Green light for GM foods?

Related tags Maize Gm

After months of political wranglings GM sweetcorn could be on the
supermarket shelves by the end of the year with the European
Commission poised to end the five year unofficial ban on
genetically modified foods, writes Lindsey Partos.

In Brussels next week Commission officials will decide whether to clear entry into the EU25 bloc of the GM maize Bt 11 produced by Swiss biotech firm Sygenta. A green light would mark the end to the de facto moratorium​ that has blocked new GM foods into Europe since 1998.

"At the May 19 meeting the Commission will discuss Bt11 and is expected to make a decision,"​ a spokesperson for the Commission tells FoodNavigator.com.

Tough new rules on the labelling of GM ingredients were enforced last month. By providing the consumer with the choice to buy GM foods or not, the strict new labelling laws have paved the way for Brussels to authorise new GM foodstuffs.

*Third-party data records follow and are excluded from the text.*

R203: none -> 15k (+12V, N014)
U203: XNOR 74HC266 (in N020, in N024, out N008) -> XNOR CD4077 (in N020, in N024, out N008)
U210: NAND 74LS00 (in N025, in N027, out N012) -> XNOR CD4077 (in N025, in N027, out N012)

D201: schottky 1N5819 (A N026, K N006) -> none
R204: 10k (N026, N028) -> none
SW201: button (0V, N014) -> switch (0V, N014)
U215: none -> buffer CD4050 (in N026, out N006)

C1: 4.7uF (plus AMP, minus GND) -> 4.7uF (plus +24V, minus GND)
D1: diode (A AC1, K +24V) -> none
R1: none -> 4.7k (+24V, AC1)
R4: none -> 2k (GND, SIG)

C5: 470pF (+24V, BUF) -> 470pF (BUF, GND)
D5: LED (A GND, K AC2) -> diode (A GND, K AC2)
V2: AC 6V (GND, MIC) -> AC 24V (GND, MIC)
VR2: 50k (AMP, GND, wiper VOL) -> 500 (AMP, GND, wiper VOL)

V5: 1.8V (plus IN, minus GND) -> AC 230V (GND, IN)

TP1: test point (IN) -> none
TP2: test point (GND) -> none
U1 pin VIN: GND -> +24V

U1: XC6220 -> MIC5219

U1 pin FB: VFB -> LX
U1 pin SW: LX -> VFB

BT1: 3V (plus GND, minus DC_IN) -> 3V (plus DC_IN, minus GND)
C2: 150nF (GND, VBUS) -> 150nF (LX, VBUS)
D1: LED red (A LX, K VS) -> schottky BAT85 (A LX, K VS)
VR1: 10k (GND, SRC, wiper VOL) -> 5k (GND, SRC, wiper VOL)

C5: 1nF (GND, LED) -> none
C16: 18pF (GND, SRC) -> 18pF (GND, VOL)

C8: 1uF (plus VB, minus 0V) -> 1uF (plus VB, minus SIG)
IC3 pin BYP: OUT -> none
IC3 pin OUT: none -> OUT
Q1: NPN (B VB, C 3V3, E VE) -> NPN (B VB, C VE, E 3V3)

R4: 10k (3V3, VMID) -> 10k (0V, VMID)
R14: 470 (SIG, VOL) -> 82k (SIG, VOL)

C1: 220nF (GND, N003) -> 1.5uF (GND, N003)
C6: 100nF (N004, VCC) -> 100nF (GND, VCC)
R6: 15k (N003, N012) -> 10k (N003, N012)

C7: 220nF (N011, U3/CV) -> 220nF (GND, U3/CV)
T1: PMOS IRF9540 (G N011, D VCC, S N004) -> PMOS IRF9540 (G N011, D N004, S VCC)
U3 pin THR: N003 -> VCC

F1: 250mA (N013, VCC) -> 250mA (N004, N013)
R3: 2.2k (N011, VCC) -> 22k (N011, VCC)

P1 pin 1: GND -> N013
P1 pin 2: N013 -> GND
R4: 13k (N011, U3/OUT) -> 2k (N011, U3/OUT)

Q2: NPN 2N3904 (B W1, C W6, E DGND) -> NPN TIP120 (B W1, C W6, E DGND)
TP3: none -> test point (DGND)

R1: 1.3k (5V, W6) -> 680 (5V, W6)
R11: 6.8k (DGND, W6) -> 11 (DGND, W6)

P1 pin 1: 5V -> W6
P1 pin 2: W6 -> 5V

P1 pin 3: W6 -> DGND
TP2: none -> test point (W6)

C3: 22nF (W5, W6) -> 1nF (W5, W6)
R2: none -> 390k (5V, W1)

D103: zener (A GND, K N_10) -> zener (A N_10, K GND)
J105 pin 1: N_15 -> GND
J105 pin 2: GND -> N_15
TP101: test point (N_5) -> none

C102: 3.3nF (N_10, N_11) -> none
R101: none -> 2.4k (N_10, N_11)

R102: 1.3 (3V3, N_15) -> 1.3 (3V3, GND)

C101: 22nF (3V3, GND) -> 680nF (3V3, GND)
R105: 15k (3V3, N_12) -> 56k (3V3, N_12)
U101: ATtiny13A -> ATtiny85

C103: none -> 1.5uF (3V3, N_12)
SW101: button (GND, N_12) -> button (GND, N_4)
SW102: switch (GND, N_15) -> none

A controversial subject that has seen national states divided, last month EU15 agriculture ministers failed to reach a qualified majority on the biotech Bt 11 imports. But in the absence of a qualified majority under the 'Comitology procedure' the Commission is now free to carry Syngenta's GM maize to legal status. Widely anticipated to occur next Wednesday at the Commission meeting.

"It is difficult to predict exactly, but I would imagine this [approval for Bt11] will be before the Commission in late May or early June,"​ a Commission spokesperson told a news conference last month.

Critics view the Commission's determination to push through approval of the new GM crop as caving into pressure from the US. Home to a massive GM farming industry where the Bt11 crop is cultivated, the US has accused the EU's de facto moratorium on GM foods as an illegal barrier to trade, taking the issue to a World Trade Organisation panel.

Grown in the US and Canada since 1996, and authorised for food and feed in the EU since 1998, Syngenta's biotech maize BT 11 is resistant to the European corn borer (ECB) Ostrinia nubilalis​ and the herbicide phosphinothricin (PPT). Agronomists pitch losses caused by the ECB in the US and Canada- damage and control costs -at $1 billion each year.

Grown commercially in over 100 countries, global maize production is in the region of 590 million metric tonnes. While only a small amount of whole maize kernel is consumed by humans, maize oil is extracted from the germ of the maize kernel.

Maize is also a raw material in the manufacture of starch. A complex refining process converts the majority of this starch into sweeteners, syrups and fermentation products. Refined maize products, sweeteners, starch, and oil are abundant in processed foods such as breakfast cereals, dairy goods, and chewing gum.